Half channels mediating H+ transport and the mechanism of gating in the Fo sector of Escherichia coli F1Fo ATP synthase

Abstract

H+-transporting F1Fo ATP synthase catalyzes the synthesis of ATP via coupled rotary motors within Fo and F1. H+ transport at the subunit a–c interface in trans-membranous Fo drives rotation of the c-ring within the membrane, with subunit c being bound in a complex with the γ and ε subunits extending from the membrane. Finally, the rotation of subunit γ within the α3β3 sector of F1 mechanically drives ATP synthesis within the catalytic sites. In this review, we propose and provide evidence supporting the route of proton transfer via half channels from one side of the membrane to the other, and the mechanism of gating H+ binding to and release from Asp61 of subunit c, via conformational movements of Arg210 in subunit a. We propose that protons are gated from the inside of a four-helix bundle at the periplasmic side of subunit a to drive protonation of cAsp61, and that this gating movement is facilitated by the swiveling of trans-membrane helices (TMHs) 4 and 5 at the site of interaction with cAsp61 on the periphery of the c-ring.
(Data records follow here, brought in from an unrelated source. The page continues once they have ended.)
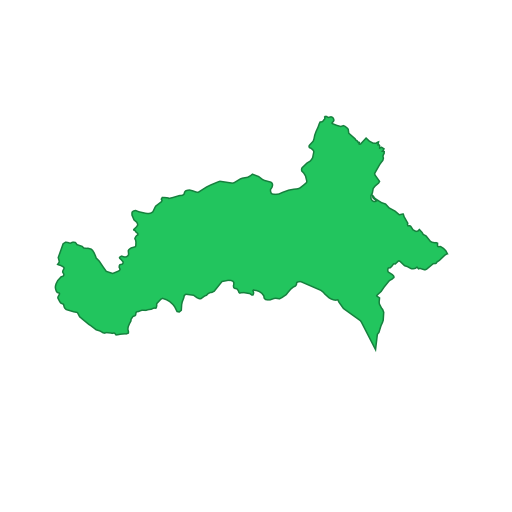 SVG path tracing the border of Pakistan, rotated 222°
{"feature_id": "PAK", "entity_name": "Pakistan", "entity_type": "country or territory", "adm_level": 0, "iso_a3": "PAK", "parent_name": "Asia", "parent_adm1": "", "projection": "equal_earth", "projection_center": [69.806, 30.395], "detail": "fine", "context": "isolated", "style": "filled", "palette": "green", "viewbox_px": 512, "rotation_deg": 222, "n_neighbors": 0, "source": "natural_earth", "source_scale": "50m", "svg_char_len": 6143}
<svg xmlns="http://www.w3.org/2000/svg" viewBox="0 0 512 512"><g transform="rotate(222 256 256)"><path d="M401.9,122.5L407.5,136.0L406.7,138.9L404.7,140.2L402.7,141.1L402.3,141.6L402.1,142.4L401.2,143.9L399.4,145.1L397.8,145.0L396.8,144.6L391.6,146.8L389.2,146.7L387.3,148.1L385.9,149.4L383.1,150.8L381.2,150.8L378.4,150.0L374.9,148.4L373.4,147.5L372.2,147.5L369.1,147.3L362.4,145.6L357.0,144.4L350.8,147.1L348.8,151.3L348.1,152.8L347.8,153.9L348.1,155.2L350.2,156.1L351.1,157.4L351.3,158.5L349.9,160.5L349.9,161.3L350.3,162.1L350.8,162.7L353.8,163.1L355.6,163.1L356.3,163.4L356.4,164.5L355.8,166.0L353.3,167.1L351.9,168.4L351.4,170.0L351.5,171.4L352.0,172.2L354.4,174.4L354.7,175.3L354.6,176.6L354.2,178.4L352.0,181.9L351.9,182.4L352.2,183.2L354.5,186.0L356.3,187.4L357.4,187.7L357.8,188.1L358.2,189.6L358.4,191.3L357.9,192.6L358.9,193.6L361.3,193.5L363.2,194.0L364.0,193.5L364.6,193.9L364.3,197.6L364.6,199.8L365.2,200.4L367.1,201.3L370.8,201.2L375.5,203.4L376.8,204.8L377.4,205.7L377.2,207.3L376.0,209.2L372.6,210.5L366.4,214.0L364.5,215.4L363.0,217.2L362.5,218.6L362.2,219.9L363.6,224.6L363.9,226.0L362.6,233.0L363.0,234.4L364.4,234.9L364.8,236.8L362.5,238.7L360.1,240.4L359.3,240.4L357.1,243.5L353.3,249.7L351.2,251.9L350.9,254.0L351.8,255.7L351.9,257.2L351.1,258.7L349.6,260.5L346.8,262.0L343.2,263.5L341.6,264.5L338.9,274.2L337.0,278.9L333.7,285.8L332.8,287.4L322.2,294.4L321.3,295.8L319.2,302.8L318.2,304.7L314.8,309.0L313.7,312.3L313.4,314.4L307.2,316.8L302.3,317.2L300.3,317.8L294.4,320.8L293.0,320.9L291.8,320.4L290.9,319.4L290.1,317.7L289.7,315.1L288.6,313.9L287.0,312.9L285.4,312.9L283.8,314.0L282.4,315.2L280.5,317.3L278.7,321.3L275.7,326.9L272.5,331.0L270.5,333.2L269.5,334.6L268.9,335.9L268.1,340.2L267.6,344.0L267.8,344.9L268.3,345.6L272.7,348.6L276.0,349.6L278.9,349.8L279.9,350.6L280.6,351.7L280.8,352.6L280.3,359.2L279.2,362.8L279.3,364.9L279.7,367.0L282.8,372.2L284.0,372.8L286.4,372.9L287.5,372.8L288.7,372.3L289.6,372.6L290.2,373.3L290.4,374.3L290.3,379.5L291.3,381.9L293.2,385.1L294.7,388.8L296.1,393.3L297.5,396.7L298.0,398.5L297.1,399.4L296.6,400.3L296.5,401.5L296.7,402.8L296.6,403.7L297.2,404.8L298.0,405.2L298.0,406.0L296.8,407.0L295.7,407.0L294.9,407.4L293.4,409.6L292.6,410.0L291.6,410.2L290.5,410.0L289.0,409.1L288.5,407.8L288.7,406.4L288.3,405.5L287.2,405.7L283.4,407.1L279.7,408.9L278.2,411.4L276.5,411.9L274.0,412.1L272.3,411.9L269.2,409.3L260.7,409.4L259.4,408.9L258.1,409.3L256.5,408.8L255.8,409.4L255.1,409.5L254.6,408.3L254.2,408.2L253.8,408.4L253.4,408.8L253.2,409.5L253.1,417.3L248.5,417.2L244.5,418.2L242.2,420.1L241.9,421.6L241.3,422.8L240.3,421.1L239.7,420.3L239.1,420.9L238.1,420.8L236.3,418.9L235.5,420.8L232.6,421.3L232.2,419.8L232.2,418.4L230.6,419.4L229.4,417.9L228.9,415.9L228.0,414.7L226.8,414.0L225.7,411.8L225.6,409.5L225.3,406.8L223.1,396.8L221.8,395.8L214.1,394.1L213.7,392.3L214.3,387.6L214.1,384.6L211.7,380.7L211.0,378.0L209.0,375.6L207.0,374.9L205.0,375.2L203.9,376.2L203.3,377.7L207.6,377.4L208.6,377.9L209.7,379.0L208.5,378.9L207.0,378.4L205.2,378.5L198.5,379.6L194.5,381.3L189.3,380.8L182.6,382.4L177.1,382.5L174.8,385.7L173.5,385.1L172.6,384.4L165.1,381.9L164.6,380.8L163.3,380.1L161.9,381.4L160.9,381.6L156.8,380.5L153.6,381.3L152.4,382.8L152.3,385.0L148.3,384.6L146.1,383.9L143.1,384.7L136.4,383.6L134.6,383.9L132.1,385.4L131.0,386.5L129.6,387.0L128.3,385.4L127.4,384.7L126.5,385.1L125.2,386.5L121.7,387.1L118.5,386.9L115.2,385.7L115.6,385.2L116.2,383.1L116.8,375.4L117.5,372.6L117.3,371.1L117.5,370.6L118.8,369.3L119.2,368.7L120.4,360.4L121.1,358.9L121.6,358.5L125.9,356.5L126.6,355.2L128.8,355.5L129.0,355.2L129.2,353.7L130.3,352.1L131.7,350.7L132.7,350.3L136.5,349.4L138.8,348.3L139.4,348.2L145.3,348.4L146.6,348.0L146.8,347.6L147.2,343.2L148.3,342.5L148.5,342.1L148.2,339.1L148.4,337.0L149.6,335.8L149.6,335.2L148.7,333.7L147.6,332.8L147.0,332.6L142.2,333.4L140.2,333.2L139.3,332.6L139.1,332.2L139.3,331.4L139.4,329.9L140.2,327.7L140.4,326.3L140.0,318.6L139.3,313.4L139.8,308.4L139.8,307.3L139.6,307.1L139.0,307.1L136.1,307.5L133.7,304.2L132.2,302.9L128.0,301.3L126.1,301.0L123.4,299.6L118.5,293.4L117.6,291.4L116.5,287.9L113.5,281.4L113.5,279.7L113.2,278.7L104.5,266.4L133.2,277.3L135.1,277.8L155.9,275.5L163.5,277.2L165.9,278.2L167.3,276.4L169.1,275.3L171.5,274.3L173.9,273.8L179.7,273.8L181.5,274.1L184.8,273.9L205.4,267.0L206.4,266.2L207.5,264.8L208.0,263.6L206.8,261.7L206.6,260.1L207.5,257.9L208.0,254.7L207.9,250.2L207.7,247.5L208.9,242.6L209.9,239.9L213.1,237.8L213.6,237.2L214.2,236.5L216.2,232.8L218.1,231.1L219.9,230.0L221.8,230.2L223.5,231.6L226.7,232.2L229.8,231.8L232.5,230.7L233.7,229.8L235.2,229.1L235.1,228.2L233.5,227.4L232.6,226.3L232.2,225.0L233.1,224.2L235.3,224.0L240.5,220.7L242.6,218.6L243.2,217.6L244.2,217.5L246.2,218.5L248.5,218.8L249.9,217.8L251.4,217.6L252.8,218.7L253.5,220.0L254.8,221.5L256.4,221.8L258.4,221.0L260.5,219.2L264.2,214.3L263.5,201.9L264.4,199.5L265.7,198.0L266.5,195.7L266.5,193.7L267.4,192.0L268.4,187.4L269.6,186.3L272.1,185.5L276.1,185.1L282.5,180.7L282.9,178.7L281.7,176.6L280.1,172.5L278.7,170.1L275.2,165.7L275.6,163.0L277.5,161.9L282.3,163.8L283.7,164.1L285.3,164.4L289.7,164.4L293.3,163.6L297.1,162.0L297.8,160.2L297.9,154.1L296.5,152.6L295.7,151.2L295.5,150.2L296.4,149.6L297.3,148.5L298.2,146.4L300.2,144.0L301.5,141.9L304.4,139.5L305.6,137.4L306.1,136.2L307.1,135.0L307.4,134.2L307.2,133.5L306.0,131.6L306.0,130.6L307.0,128.7L306.5,125.3L305.5,124.1L304.8,121.2L303.8,118.3L303.2,117.2L302.2,115.8L300.0,114.3L299.3,113.3L300.2,111.4L301.6,110.2L304.4,107.2L305.9,105.2L307.2,103.7L309.0,104.0L310.0,103.8L310.9,102.5L312.7,101.4L315.9,99.0L317.0,97.3L318.6,96.5L320.1,96.3L322.0,95.8L325.4,94.2L332.2,93.7L334.4,93.3L346.3,92.8L350.6,94.4L351.3,94.3L354.1,92.6L360.4,89.6L361.4,89.2L363.1,89.3L364.5,89.8L366.7,91.3L369.7,90.4L371.4,90.8L375.1,92.2L375.7,92.9L376.6,96.4L377.3,96.8L379.3,95.9L381.0,96.3L383.0,97.5L384.3,98.6L385.1,99.8L386.0,101.7L386.9,105.0L386.9,110.2L386.3,111.1L385.8,112.2L386.0,113.1L386.6,113.9L388.9,114.7L389.5,115.5L390.4,118.5L391.0,118.9L392.3,118.9L394.8,118.3L396.9,117.3L397.8,117.0L398.1,119.8L399.4,120.9L401.9,122.5Z" fill="#22c55e" stroke="#15803d" stroke-width="1.5"/></g></svg>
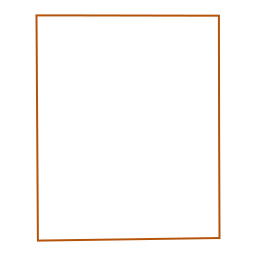 Hale, Texas, United States of America
{"feature_id": "52423323B58430787795097", "entity_name": "Hale", "entity_type": "district", "adm_level": 2, "iso_a3": "USA", "parent_name": "United States of America", "parent_adm1": "Texas", "projection": "equal_earth", "projection_center": [-101.851, 34.069], "detail": "fine", "context": "isolated", "style": "outline", "palette": "amber", "viewbox_px": 256, "rotation_deg": 0, "n_neighbors": 0, "source": "geoboundaries", "source_scale": "gbopen_adm2", "svg_char_len": 203}
<svg xmlns="http://www.w3.org/2000/svg" viewBox="0 0 256 256"><path d="M36.5,15.4L37.9,240.6L219.5,238.0L219.1,125.5L218.9,15.7L68.5,15.4L36.5,15.4Z" fill="none" stroke="#b45309" stroke-width="2"/></svg>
Proton release to the cytoplasmic half channel is facilitated by the movement of aArg210 as a consequence of this proposed helical swiveling. Finally, release from the cytoplasmic half channel is mediated by residues in a complex of interacting extra-membraneous loops formed between TMHs of both subunits a and c. This article is part of a Special Issue entitled: 18th European Bioenergetic Conference.